1. Water with a mass of 2kg is held at constant volume in a pressure cooker. 10,000 J of energy is added from the heater inside the pressure cooker. The container is not terribly well insulated, so the container leaks 2000 J of energy to the surrounding air. What is the total change in the systems internal energy?
here are the equations we can use:
(-m1)(C1)(ΔT1)=(m2)(C2)(ΔT2)
Q=mcΔT
Q=mL
ΔU=Q-W
W=PΔV
There might be others I am forgetting...sorry
Please indicate which equation you use and why you used it. Thanks!
changeU=Qadded-loss(W)
changeU=10,000-2000 J
To calculate the total change in the system's internal energy, we will use the equation ΔU = Q - W.
Here, ΔU represents the change in internal energy, Q represents the heat added to the system, and W represents the work done by the system.
In this scenario, the volume is held constant, so there is no work done (W = 0).

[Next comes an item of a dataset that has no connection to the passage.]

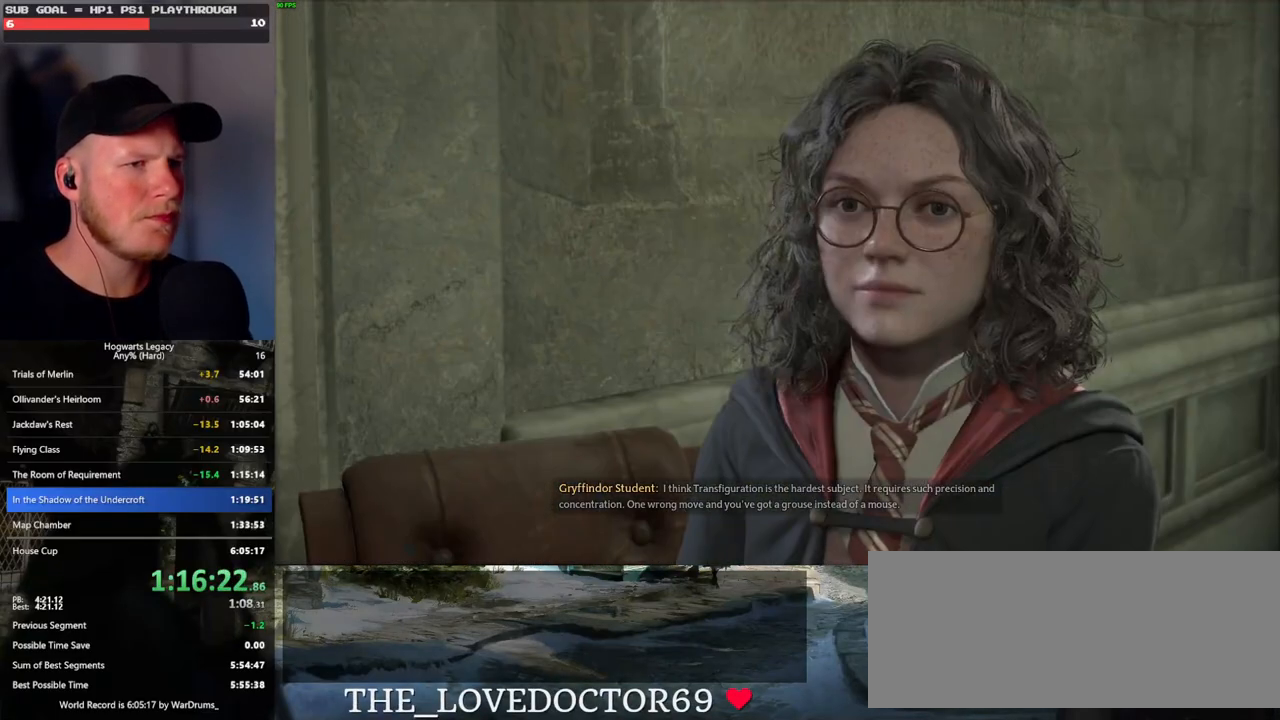
{"keys": ["q", "space"], "mouse": ["wheel"], "events": [[50, "q", "up"], [50, "space", "up"], [117, "mouse_wheel", "down"], [117, "q", "down"], [133, "mouse_wheel", "up"], [150, "space", "down"], [167, "mouse_wheel", "down"], [217, "q", "up"], [217, "space", "up"], [300, "mouse_wheel", "up"], [300, "q", "down"], [317, "space", "down"], [367, "q", "up"], [367, "space", "up"], [450, "q", "down"], [467, "space", "down"], [483, "mouse_wheel", "down"]]}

The heat added to the system (Q) can be calculated using the equation Q = mcΔT, where m is the mass of the water, c is the specific heat capacity of water, and ΔT is the change in temperature.
The heat lost to the surroundings (Leakage) can be subtracted from the total heat added to the system.

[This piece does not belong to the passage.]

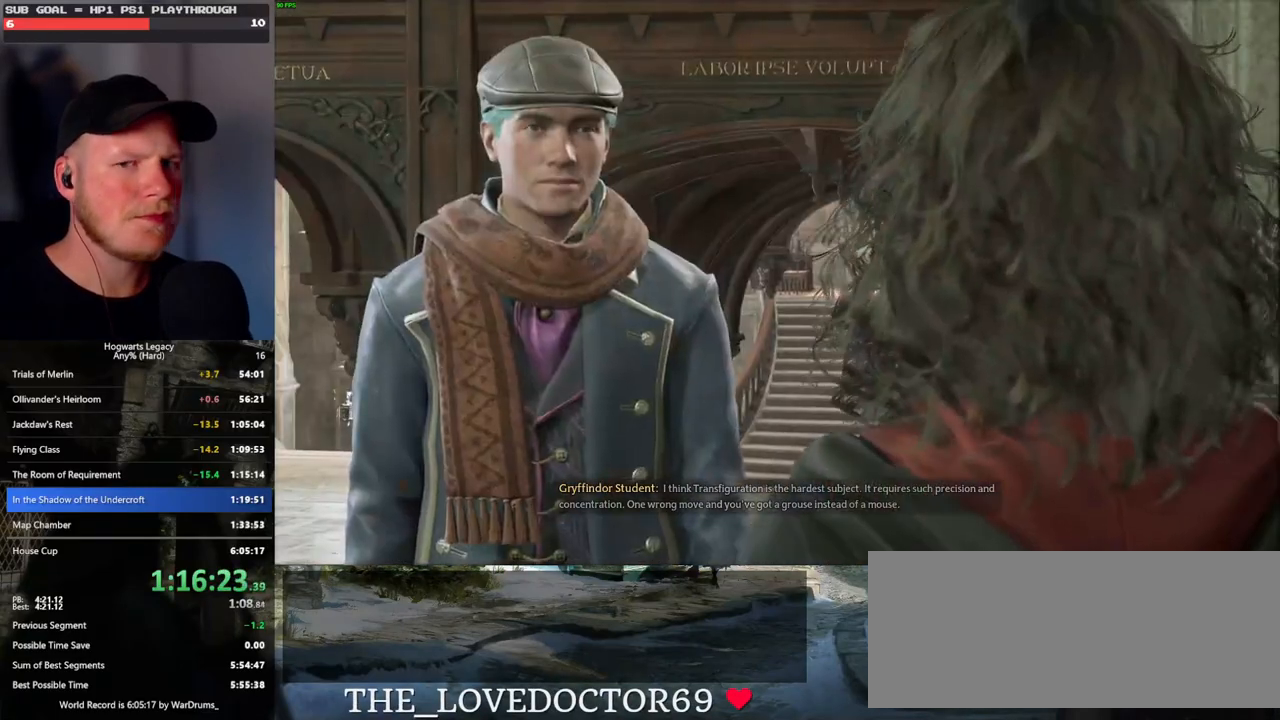
{"keys": ["q", "space"], "mouse": ["wheel"], "events": [[33, "mouse_wheel", "up"], [33, "q", "up"], [33, "space", "up"], [50, "mouse_wheel", "down"], [117, "mouse_wheel", "up"], [117, "q", "down"], [133, "mouse_wheel", "down"], [150, "mouse_wheel", "up"], [150, "space", "down"], [200, "q", "up"], [200, "space", "up"], [283, "q", "down"], [283, "space", "down"], [367, "q", "up"], [367, "space", "up"], [417, "q", "down"], [433, "mouse_wheel", "down"], [450, "mouse_wheel", "up"], [467, "space", "down"], [483, "mouse_wheel", "down"]]}
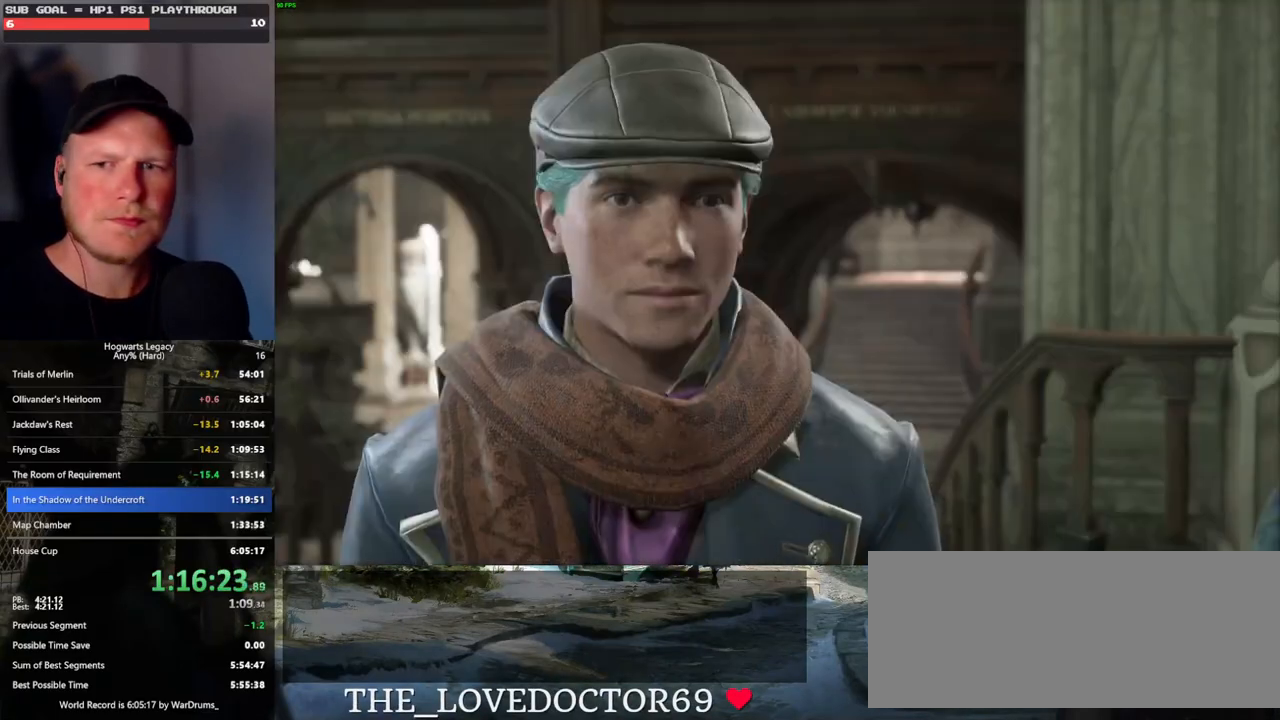
{"keys": ["q", "space"], "mouse": ["wheel"], "events": [[17, "space", "up"], [33, "q", "up"], [133, "mouse_wheel", "up"], [133, "q", "down"], [133, "space", "down"], [183, "q", "up"], [183, "space", "up"], [283, "q", "down"], [317, "space", "down"], [367, "q", "up"], [367, "space", "up"], [400, "mouse_wheel", "down"], [467, "mouse_wheel", "up"], [467, "q", "down"], [483, "mouse_wheel", "down"], [483, "space", "down"]]}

Hence, the equation ΔU = Q - Leakage can be applied here.
To find the total change in the system's internal energy, we can use the equation ΔU = Q - W, where ΔU is the change in internal energy, Q is the heat added to the system, and W is the work done on or by the system.
In this case, we are given that 10,000 J of energy is added from the heater inside the pressure cooker (Q = 10,000 J) and 2000 J of energy is leaked to the surrounding air. The system is held at constant volume, so there is no work done (W = 0).
Using the equation ΔU = Q - W, we can substitute the values we have:
ΔU = Q - W
ΔU = 10,000 J - 0 J
ΔU = 10,000 J
Therefore, the total change in the system's internal energy is 10,000 J.
Note: We did not use the other equations you mentioned because they are used in different contexts and not applicable to this specific scenario.